I choose our church, with seven other families. This night my ‘bed’ was on the floor in one of the classrooms where we usually have our Sunday school classes. None of us had the courage last night to sleep at home. When I look at the cracks in my own apartment or the cracks in those of my colleagues, I do understand why we all spent the night like this. One of my colleagues told me that her house is uninhabitable now. She and her parents must find another place to live. Our house has cracks, and it’s on the 6th floor, so I don’t feel comfortable to sleeping there. My parents now sleep at my grandmother’s house, which looks in better shape than our own, but I don’t feel secure there too.

I didn’t really get the sleep I needed. I think I slept an hour or so, not more. The fear of the next aftershocks, the fear that the church would collapse too, also the noise of all those other people who did their utmost to sleep, but also didn’t find their way to the land of dreams.

But I also didn’t sleep, because I don’t like to sit down and do nothing, I kept myself busy last night. Getting the cushions down to the rooms we were all going to sleep, pointing the families to the room that would serve as their sleeping room. I went out to get food and hot drinks for us.

Please continue to pray for us as a team. We’re all affected by the earthquakes ourselves. We’re tired, very tired, and worried about our families, our friends and ourselves.

Extra information:

Based on what we heard from the staff of our partner organisation in Syria, thousands of persons slept in church buildings last night in Syria. Many houses and apartments aren’t safe anymore to live in or people don’t feel comfortable sleeping there because of all the aftershocks of the earthquake that hit Syria.

Open Doors is supporting our partner organisation to offer shelter to people in churches. We provided people with food, blankets and mattresses in some places. We are still assessing the needs of the churches and the Christian communities to decide on possible next steps. We already call for people to donate for relief items for Syria and for our Centers of Hope in Syria.

Of course, we also call for prayer for the situation in Syria and Turkey.

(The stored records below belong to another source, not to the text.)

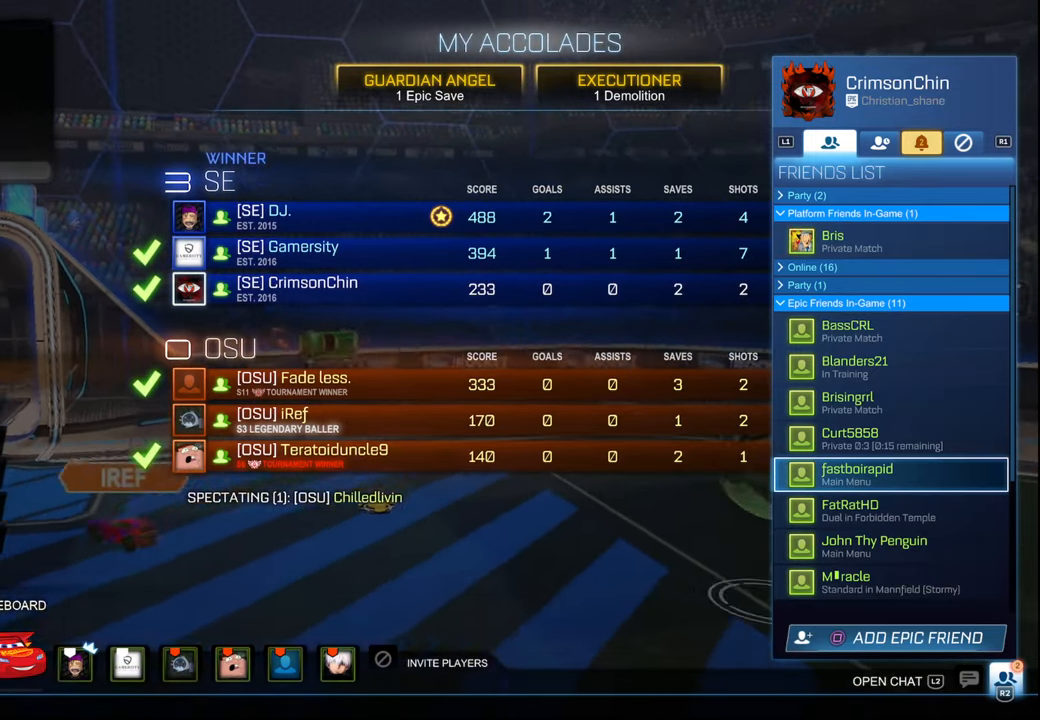
{"buttons": [], "left_stick": "center", "right_stick": "center", "events": [[200, "CROSS", "down"], [267, "CROSS", "up"]]}
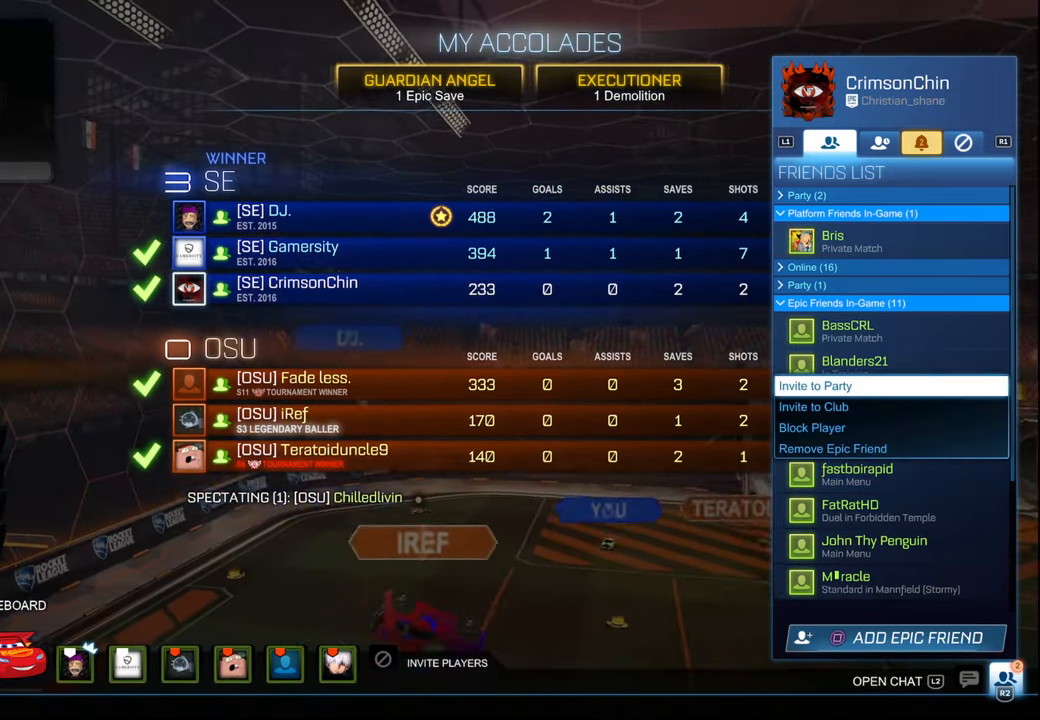
{"buttons": [], "left_stick": "center", "right_stick": "center", "events": [[284, "CROSS", "down"], [400, "CROSS", "up"]]}
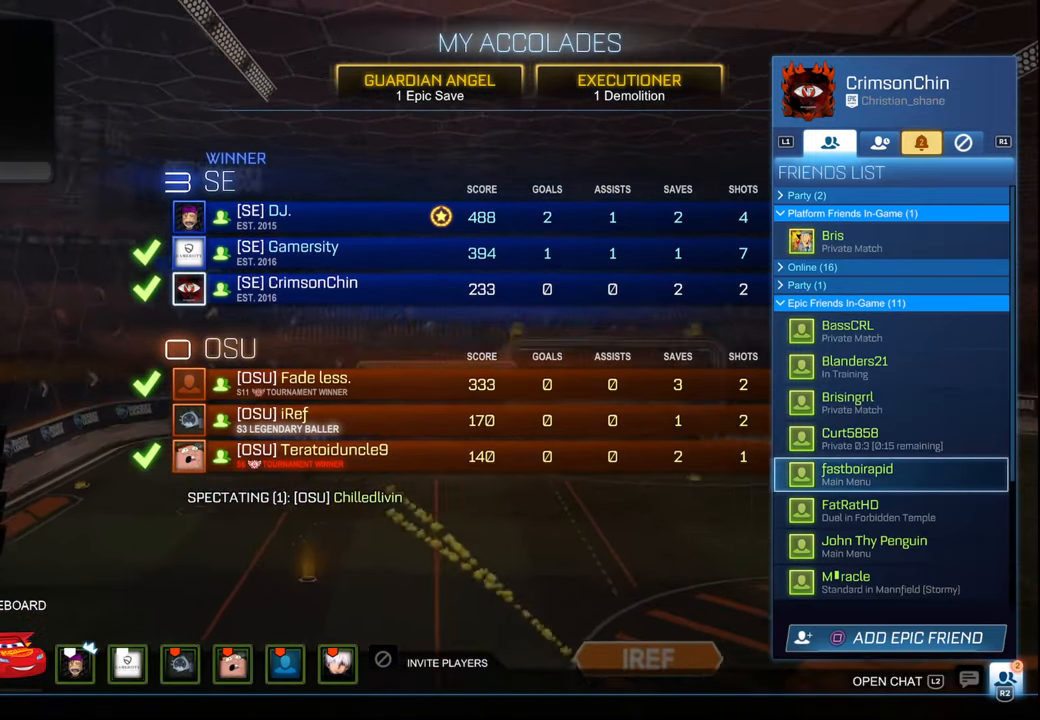
{"buttons": [], "left_stick": "center", "right_stick": "center", "events": []}
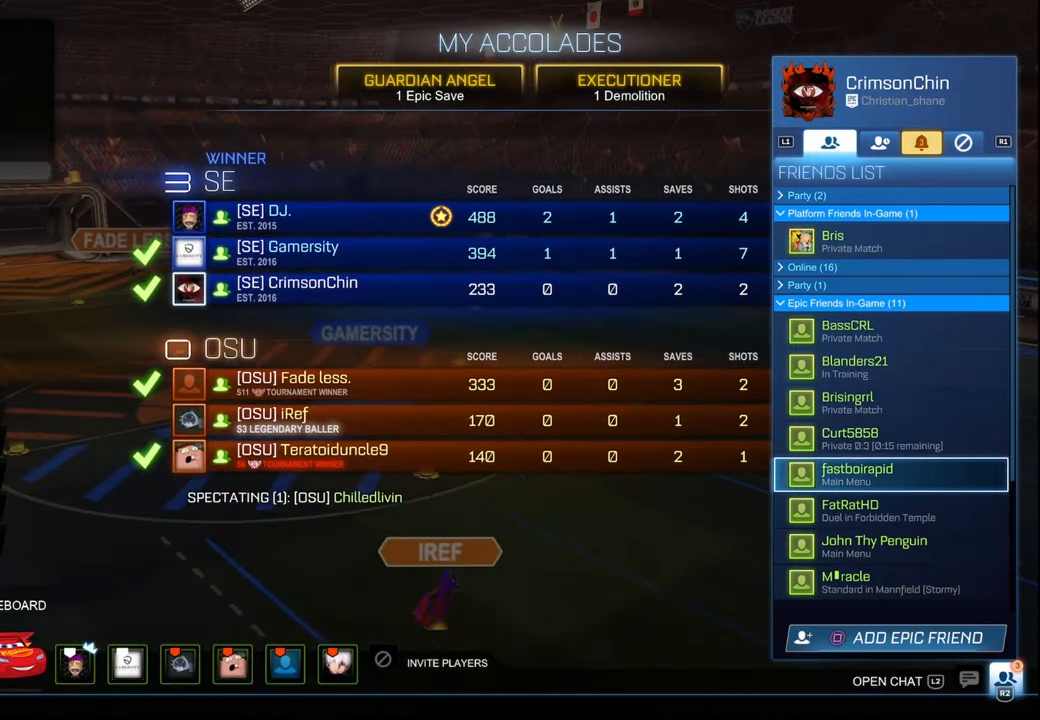
{"buttons": [], "left_stick": "center", "right_stick": "center", "events": []}
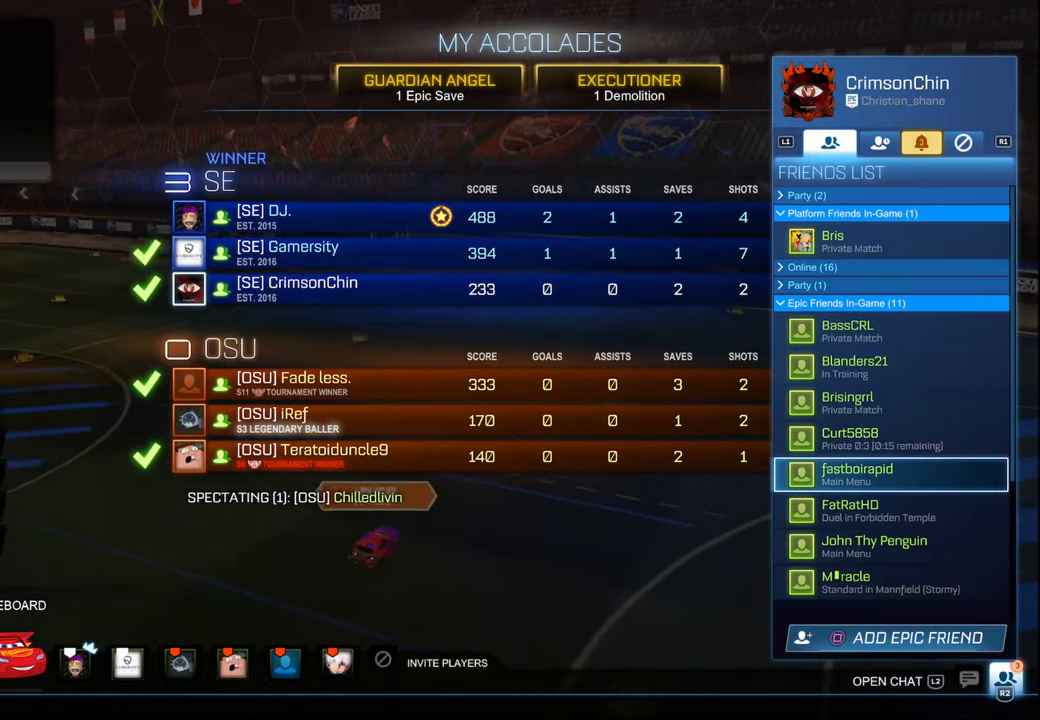
{"buttons": [], "left_stick": "center", "right_stick": "center", "events": [[334, "R2", "down"], [484, "R2", "up"]]}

Pray that the Lord will guide the staff in what to do, and how to help. But also pray to God for the staff themselves, as they are victims of the earthquake too, as they are as tired as all the other people after this disaster.

Prayer points:

Pray that the Lord will guide the staff in what to do, and how to help. But also pray to God for the staff themselves, as they are victims of the earthquake too, as they are as tired as all the other people after this disaster.